■ Given request:
Quote every line of the listing below word for word, leaving the pictures out of your answer.

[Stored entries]

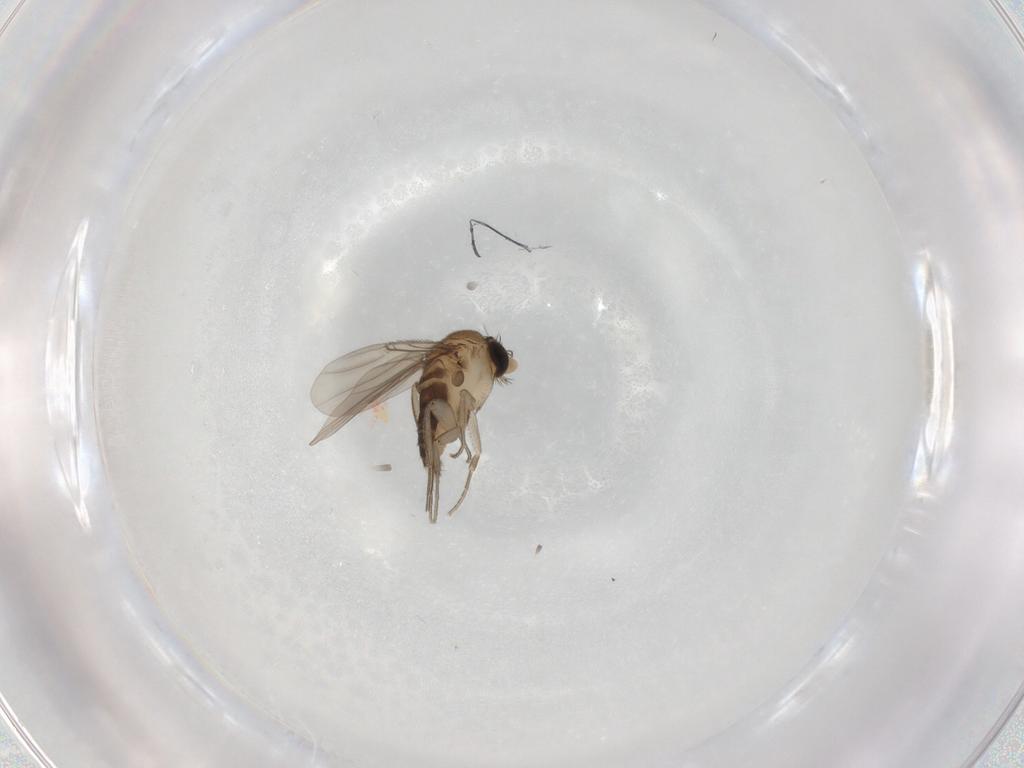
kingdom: Animalia
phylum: Arthropoda
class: Insecta
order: Diptera
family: Phoridae
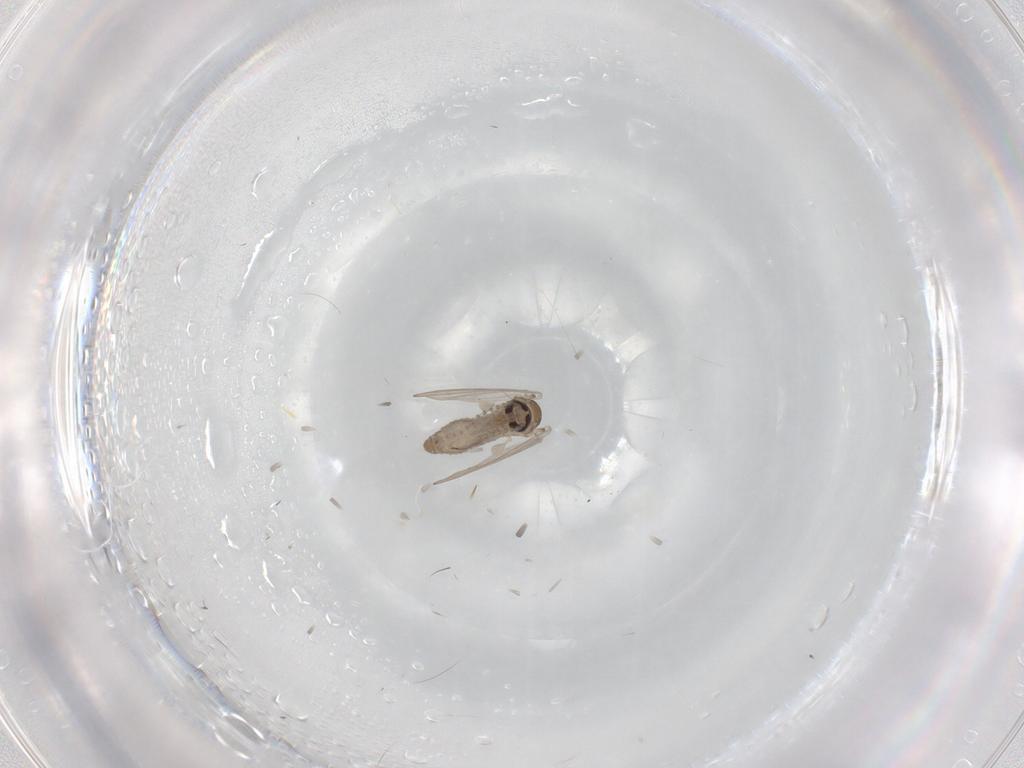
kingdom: Animalia
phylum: Arthropoda
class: Insecta
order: Diptera
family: Psychodidae
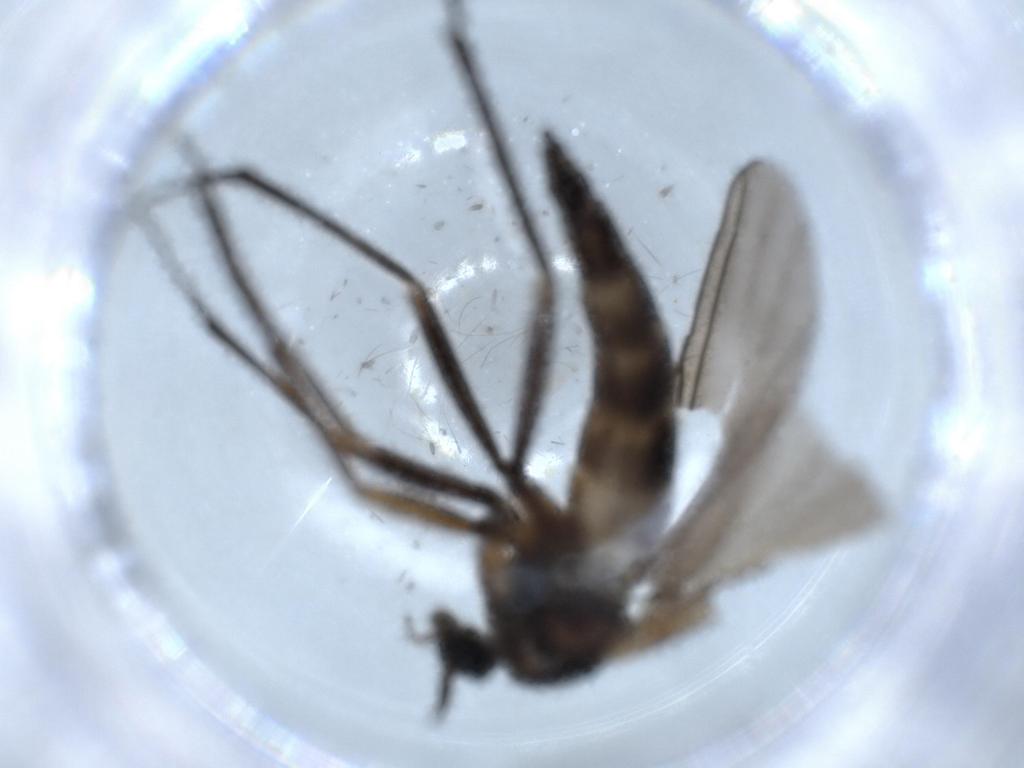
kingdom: Animalia
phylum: Arthropoda
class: Insecta
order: Diptera
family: Sciaridae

■ Response:
kingdom: Animalia
phylum: Arthropoda
class: Insecta
order: Diptera
family: Phoridae
kingdom: Animalia
phylum: Arthropoda
class: Insecta
order: Diptera
family: Psychodidae
kingdom: Animalia
phylum: Arthropoda
class: Insecta
order: Diptera
family: Sciaridae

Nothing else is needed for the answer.